- The Washington Times - Tuesday, February 12, 2002

RICHMOND (AP) A Virginia Senate committee endorsed legislation yesterday to post "In God We Trust" in public schools after amending the bill to emphasize that Congress made the message the national motto in 1956.
The Education and Health Committee voted 9-6 to endorse the bill, which will get a vote in the Senate tomorrow.
"The nation has long recognized this motto as very inspirational," said the bill's sponsor, Sen. Nick Rerras, Norfolk Republican. "The motto gives us hope for the future, and it helps us persevere in difficult times."
Sen. R. Edward Houck, Spotsylvania Democrat, proposed the amendment to add after "In God We Trust" the notation: "National motto enacted by Congress, 1956."
Mr. Houck said he wanted to make sure students view the motto from a historical perspective rather than a religious one. The motto has appeared on the nation's coins since 1908.
"The reality is that this is the motto of this nation," he said. "On that level, it doesn't offend me."
Mr. Houck said public schools already routinely post the Pledge of Allegiance, which includes the phrase, "One nation under God."
"That posting has not brought down Western civilization," Mr. Houck said. "I don't think this is the end of the world."

Also yesterday, the House overwhelmingly passed legislation intended to revive Virginia's ban on a late-term abortion procedure.
The House voted 75-25 to pass Delegate Robert G. Marshall's bill prohibiting "medically induced infanticide." The bill is essentially the same as the state's ban on a procedure called partial birth abortion. The statute was invalidated by a U.S. Supreme Court ruling that a similar Nebraska law was unconstitutional.
Mr. Marshall, Prince William Republican, has said he hopes the court will take a different view of the law if the procedure it bans is classified as killing a person rather than destroying a fetus.
Delegate Mitchell Van Yahres said that with the General Assembly grappling with a $3.5 billion budget shortfall, now is not the time to be inviting expensive litigation.

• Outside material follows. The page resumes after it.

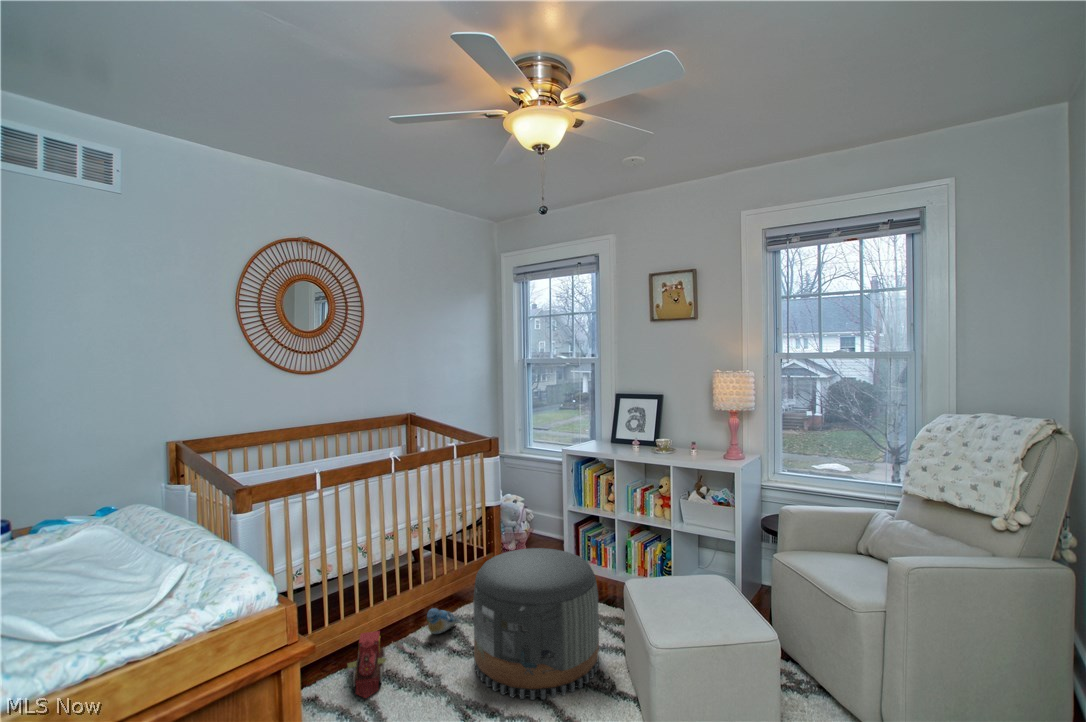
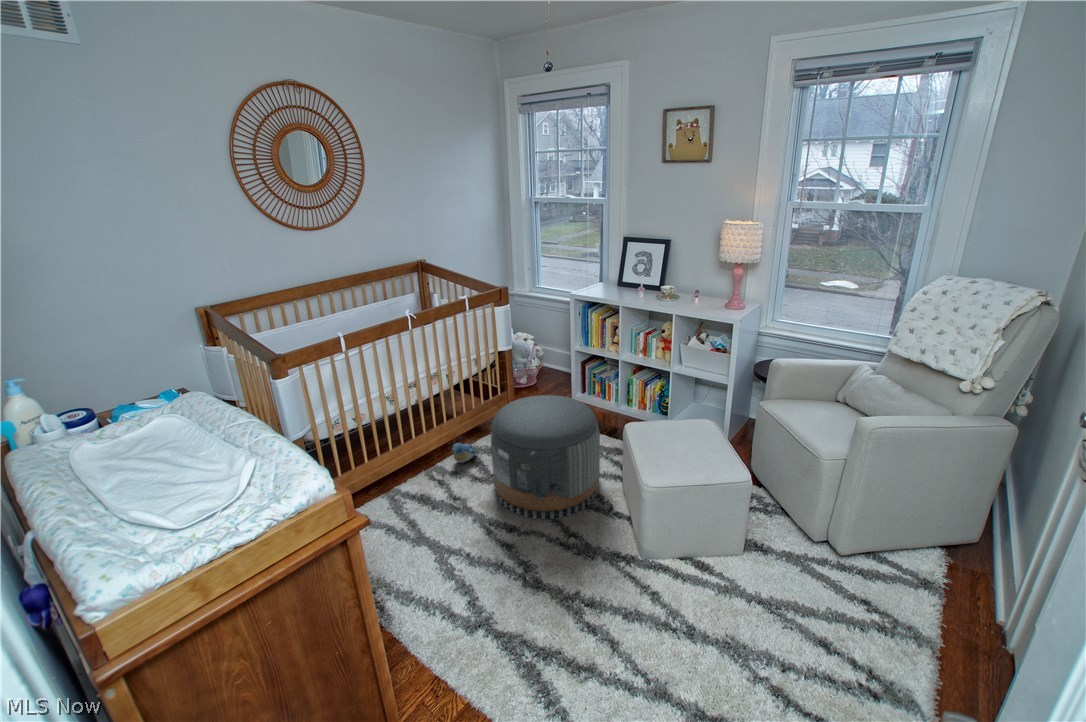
toy train: present [348,631,386,698] -> none [388,464,420,518]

The Senate Education and Health Committee declined to act on the parental-consent bill that was sent to it Sunday night by the Courts of Justice Committee.
Sen. Richard Saslaw, Fairfax Democrat and a member of both committees, said the health panel needed to hear testimony from medical experts about the bill's consequences.
However, other members of the health committee said the bill deals primarily with court issues, not health matters. The legislation, like the parental-notification law now on the books, outlines a judicial process allowing abused girls to bypass their parents.
Louise D. Hartz, past president of the Virginia Society for Human Life, said some girls have obtained abortions after falsifying parental-notification documents. The consent bill would prevent that by requiring the notarized signature of one parent, she said.
Sen. Janet Howell, Reston Democrat, suggested merely amending the parental-notification law to require a notarized signature. The committee did not vote on that idea, which Mrs. Hartz later told reporters she could support when the panel takes up a parental-consent bill passed by the House.
Democratic Gov. Mark R. Warner opposes further abortion restrictions.